The top five are as follows:
1) Not keeping an OSHA 300 log and posting a 300A summary even though you are required by law. The most common reason some companies can avoid having to keep these logs is the size of the organization. OSHA states that employers with 10 or fewer total employees for the entire calendar year need not keep these logs, but a lot of smaller employers have broken that “10-employee rule” by hiring temporary and/or seasonal labor through the previous year. OSHA says the exemption for small companies does not apply if you EVER have more than 10 workers on the payroll at any time the previous year.
2) Only counting company workdays on the lost time and restricted duty columns of the form. Prior to 2001, this was the way you were supposed to count the days – meaning that if someone was injured on a Monday and did not return to work until the following Monday, you would only count the working days missed (you would exclude the weekend if it was not a normal work day). In this case, you did not count the Monday of the injury, but you would count the four other workdays the employee was scheduled to work, but could not come in. This method has not been legal for the past 15 years!
Current OSHA standards state that you must count all calendar days the worker did not return to work whether she or he was scheduled to work them or not. The proper tally of the case above would be to skip the day of the injury (that is always done in every recording case) and then add up every calendar day that was not worked by the employee (Tuesday through Sunday) for a total of six days. Keep in mind that holidays, weekends and vacation days all count.
It is no longer acceptable to have a surgery scheduled on a Friday evening and have the worker recover on the two weekend days and get back to work on Monday without any lost time/restricted days. The “I will take a week vacation to heal up post-operation” method is not a legal way get out of tracking lost or restricted days either. Also note that tracking of lost or restricted workdays stops when 180 days is reached. Six months is long enough for OSHA to get the picture that the injury or illness was a bad case.
3) Not reporting work-related injuries from employees who are working from home or traveling for business related events. If your employee is on an airplane on a business trip out of town and injures his or her shoulder while lifting a bag into the overhead compartment, then it would be a recordable injury on your log.
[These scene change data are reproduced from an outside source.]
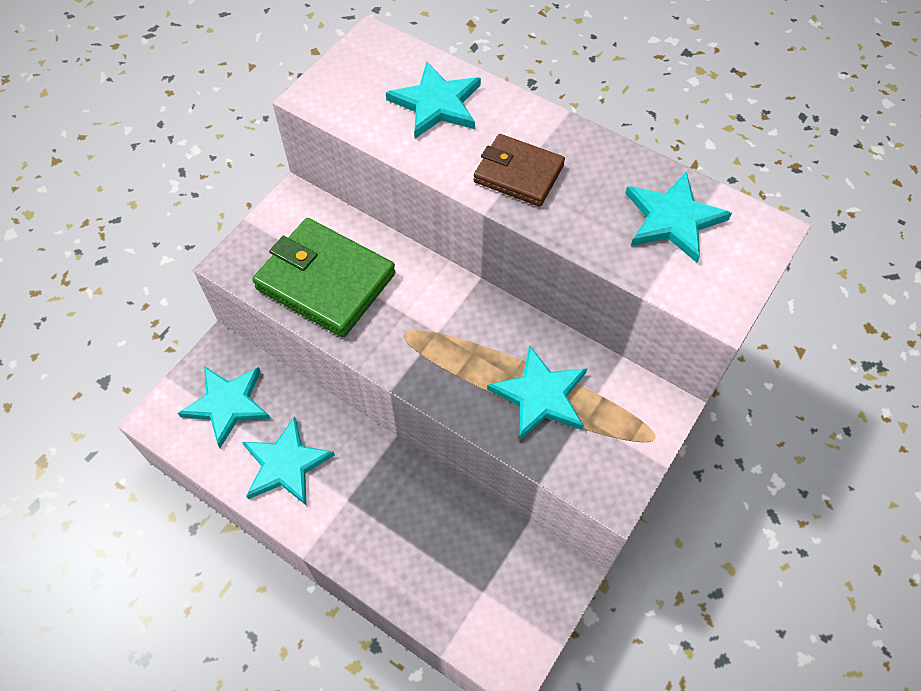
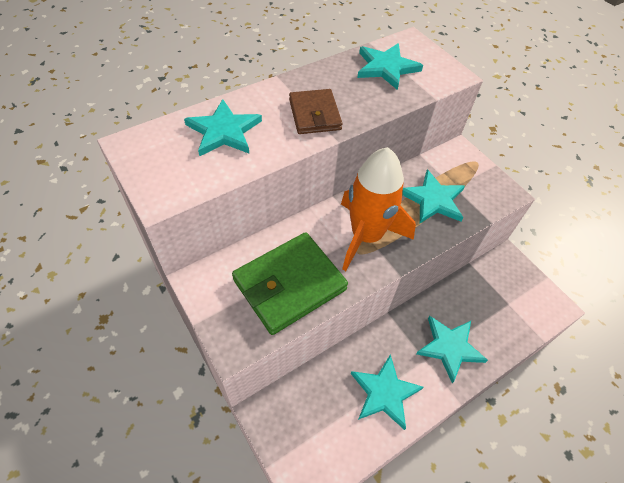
camera: 70 degrees left, 5 degrees down
turquoise star [178,366,271,448] -> turquoise star moved to [416,316,488,383]
brown wallet [474,134,565,207] -> brown wallet turned 60 degrees counterclockwise [289,89,342,134]
none -> orange rocket [341,147,416,271]

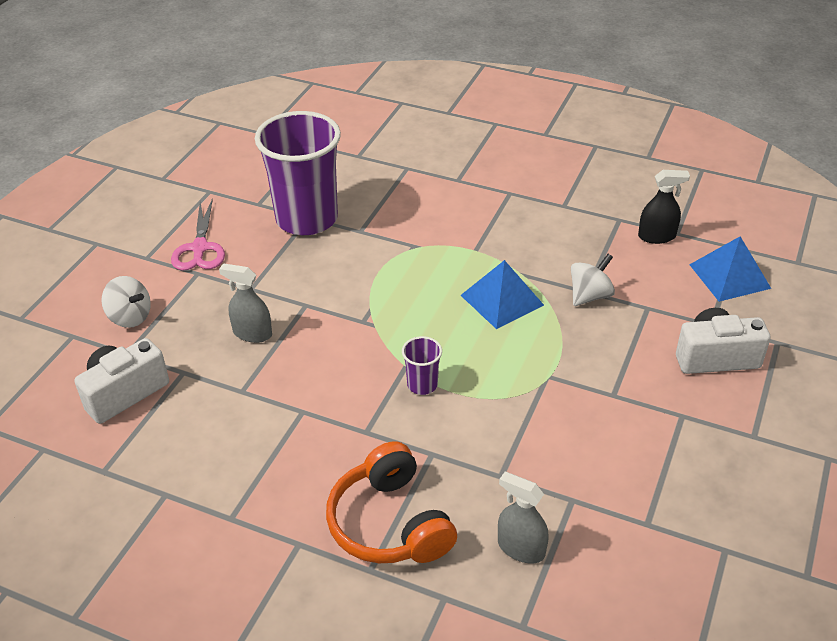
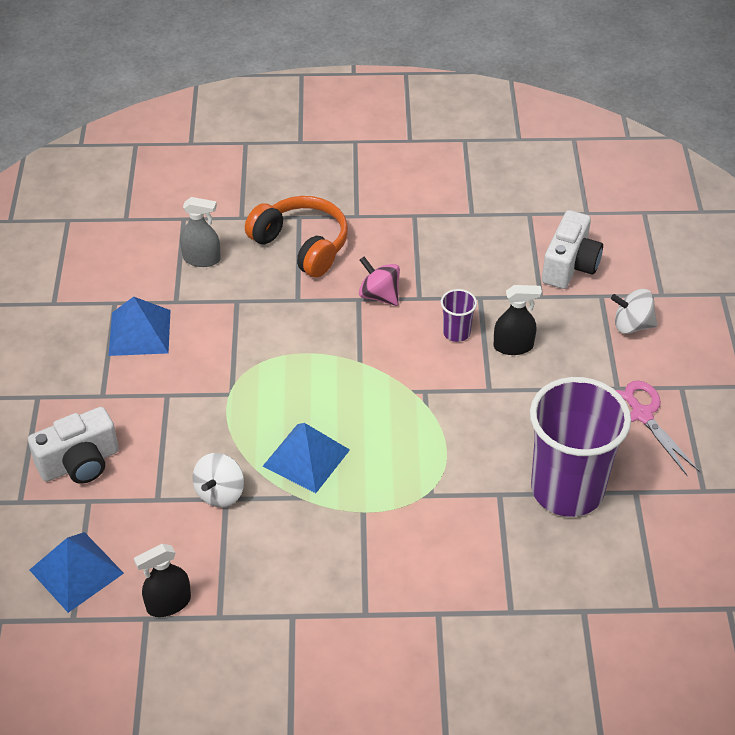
camera: 155 degrees right, 5 degrees up
grey spray bottle [219,263,272,343] -> black spray bottle [493,285,542,355]
purple cup [402,336,442,395] -> purple cup moved to [441,289,477,342]
none -> blue pyramid [109,297,170,356]
none -> pink spinning top [359,256,400,306]

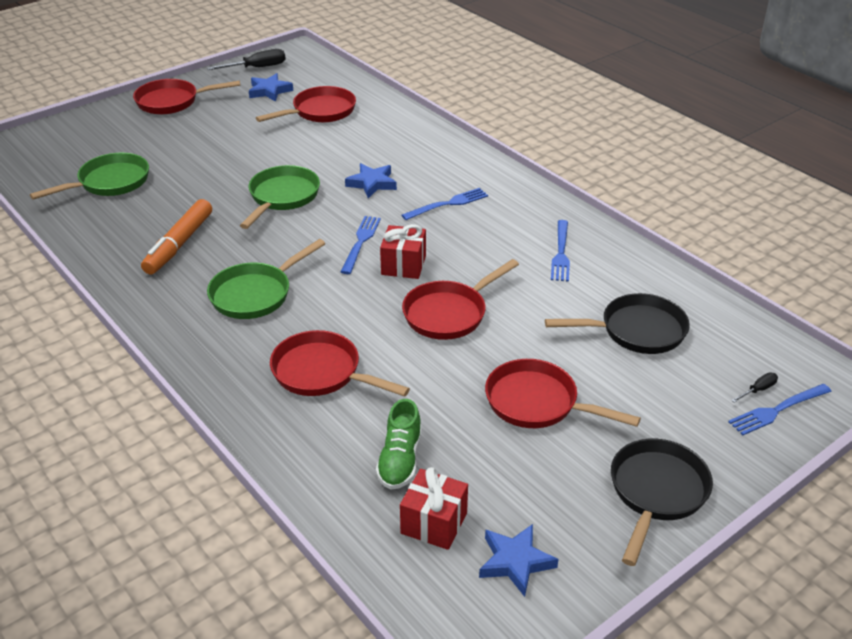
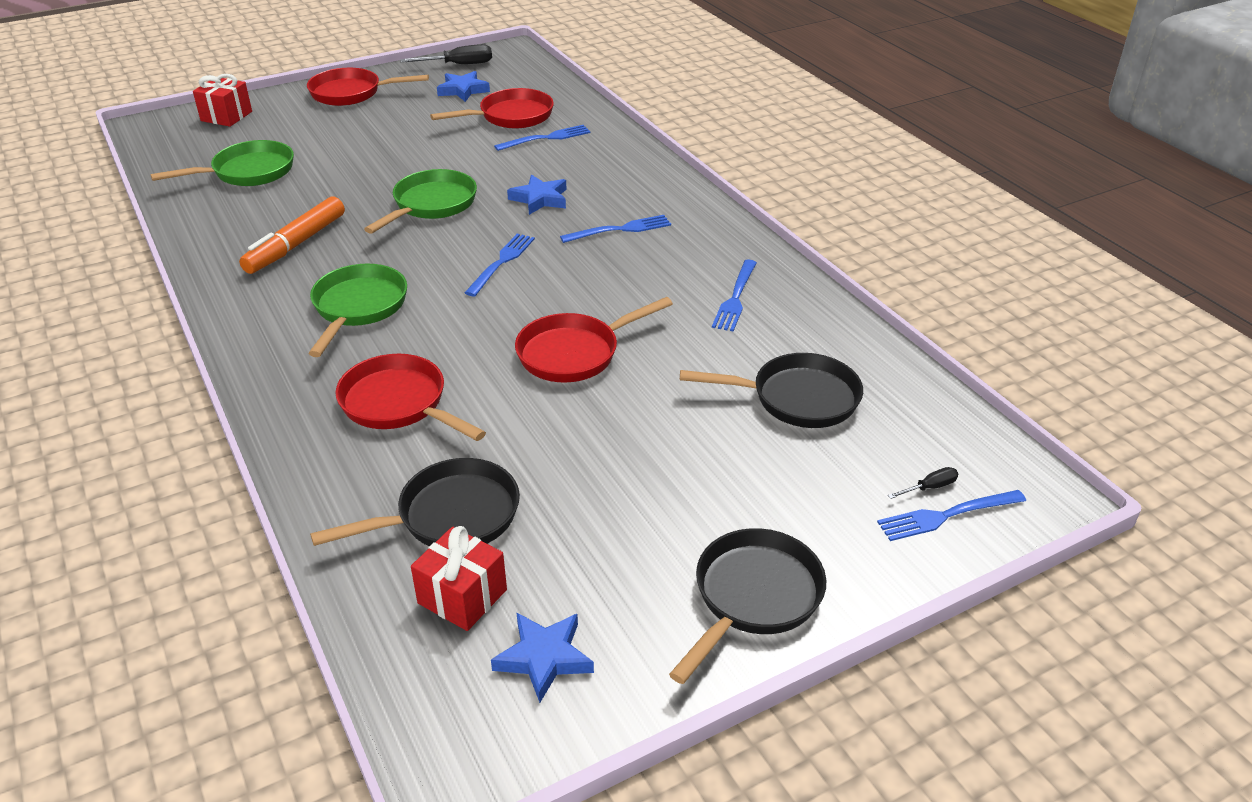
camera: 10 degrees right, 0 degrees up
green pan [207,239,325,319] -> green pan turned 135 degrees clockwise [308,264,407,357]
green shoe [376,399,422,490] -> black pan [310,458,520,546]
red gift [380,224,426,279] -> red gift moved to [193,74,252,127]
red pan [485,359,641,428] -> none
none -> blue fork [494,125,591,151]

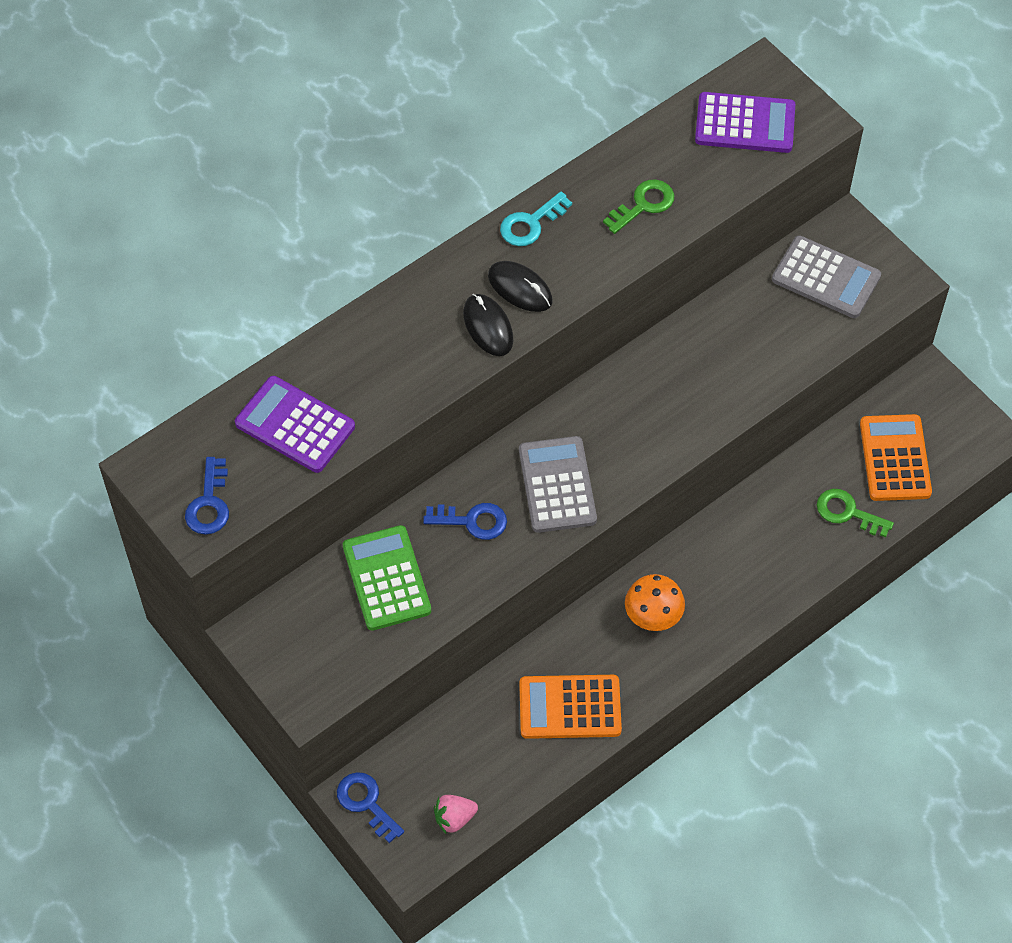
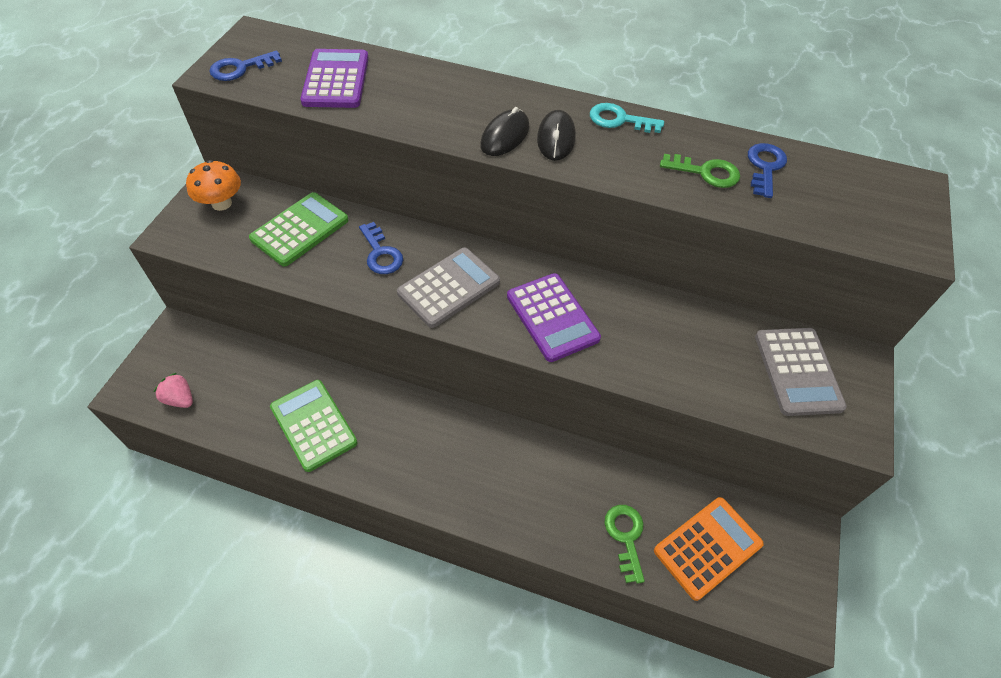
camera: 55 degrees right, 5 degrees down
blue key [337,772,404,843] -> blue key moved to [748,143,787,198]
orange calculator [519,675,622,739] -> green calculator [270,380,358,472]
orange mushroom [625,574,685,631] -> orange mushroom moved to [186,160,241,211]
purple calculator [695,92,795,153] -> purple calculator moved to [507,273,601,362]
The worker would not have been on that airplane if he or she were not required by the employer to travel for business, so it is considered a work-related injury.
If you allow an employee to work from their home, you may still have scenarios where an injury in their home environment may trigger and OSHA recordable injury: these scenarios are where the work itself causes an injury or the illness, NOT the home environment.
For example: the boss lets you take five file boxes home to work on for the next few days to meet a deadline. If you injure your back while lifting and carrying the boxes up the stairs to your home office, this could be work related – you would not have hurt your back if you were not carrying work-related materials in your home. Scenarios like tripping on a toy that a child has left on the stairs while carrying a file box are clearly not work related. This is because the toy on the stairs situation is purely related to the home environment that the employer has no control over.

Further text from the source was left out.